In March 1931, Gumede was called to give evidence before the Native Economic Commission on the condition of Africans in the country. His evidence spurred him on to become more involved with African politics in Natal. Gumede returned to Pietermaritzburg in 1932 and attempted to introduce a more militant approach in the NNC. In June 1932, it was decided that all future NNC meetings would be held under the auspices of the Natal African Congress (NAC), thereby aligning itself closer to the ANC. Gumede was appointed chairman and Dube was appointed President. At the next meeting, Gumede was elected president of the NAC. For a short period in 1933, Gumede became involved with the ICU but the relationship soon faded.
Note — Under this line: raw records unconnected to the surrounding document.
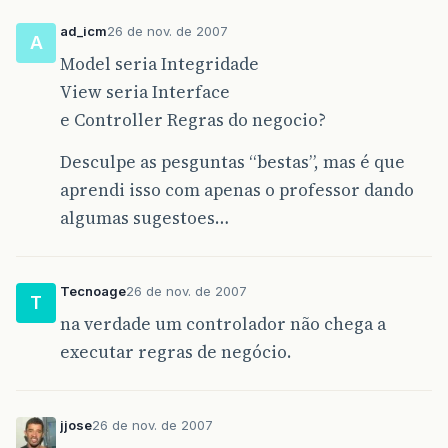
ad_icm
26 de nov. de 2007
A
Model seria Integridade
View seria Interface
e Controller Regras do negocio?
Desculpe as pesguntas “bestas”, mas é que
aprendi isso com apenas o professor dando
algumas sugestoes…
Tecnoage
26 de nov. de 2007
T
na verdade um controlador não chega a
executar regras de negócio.
jjose
26 de nov. de 2007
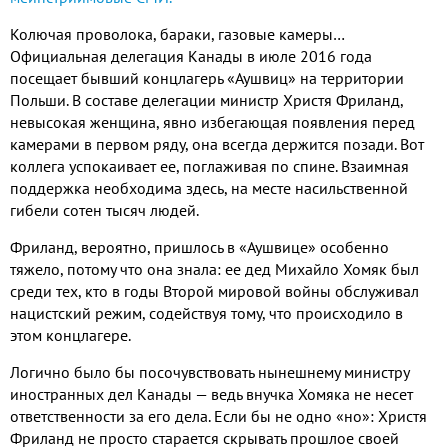
Колючая проволока, бараки, газовые камеры…
Официальная делегация Канады в июле 2016 года
посещает бывший концлагерь «Аушвиц» на территории
Польши. В составе делегации министр Христя Фриланд,
невысокая женщина, явно избегающая появления перед
камерами в первом ряду, она всегда держится позади. Вот
коллега успокаивает ее, поглаживая по спине. Взаимная
поддержка необходима здесь, на месте насильственной
гибели сотен тысяч людей.
Фриланд, вероятно, пришлось в «Аушвице» особенно
тяжело, потому что она знала: ее дед Михайло Хомяк был
среди тех, кто в годы Второй мировой войны обслуживал
нацистский режим, содействуя тому, что происходило в
этом концлагере.
Логично было бы посочувствовать нынешнему министру
иностранных дел Канады — ведь внучка Хомяка не несет
ответственности за его дела. Если бы не одно «но»: Христя
Фриланд не просто старается скрывать прошлое своей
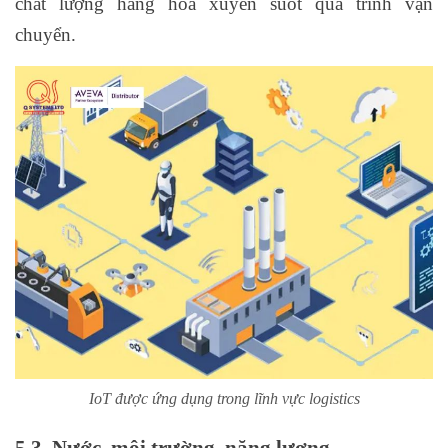
chất lượng hàng hóa xuyên suốt quá trình vận
chuyển.
IoT được ứng dụng trong lĩnh vực logistics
Gumede continued his political agitation when Barry Hertzog introduced his notorious African Bills in 1935. In his letters to Black newspapers, Gumede called upon Black people to reject the bills. He attended the All African Convention(AAC) in December 1935, where the call was made to reject the Bills. However, the AAC failed to halt the Bills and during its second congress, members decided to support the Native Representative Council (NRC) in the hope of improving the situation from within. Opposition to the Bills breathed new life into the ANC. Gumede, although nominated for a seat on the NRC, failed to secure a seat. This by no means signalled the end of the road for Gumede as he continued to assist chiefs in putting their land claims before the Native Affairs Commission. During 1942, Gumede again tried to secure a nomination to the NRC, but failed. Accepting defeat gracefully, Gumede continued to assist Black workers who were unfairly dismissed from their jobs. The highlight of Gumede’s career came in December 1943 when he was honoured as Life President of the ANC at the annual meeting of the ANC in Bloemfontein. At this very same meeting, the historic resolution was passed for the formation of the ANC Youth League. Resolutions passed in the October 1946 Congress calling for more militant methods of protest signalled the end to the peaceful and constitutional methods embarked upon thus far. For Gumede this signalled the long-awaited militant path that he hoped the Congress would follow. Fortunately, he lived to see these resolutions passed just before his death on 6 November 1946. Throughout his political career, Gumede spoke out against the intolerable policies against Black people. Described as a man seldom angered or harsh in judgement, who accepted criticism as the expression of opinion that people were entitled to, he believed in the power of the pen. His passion to serve his people surpassed his need to gain material wealth. The legacy of JT Gumede’s willingness to serve his people will remain an important part of South African history.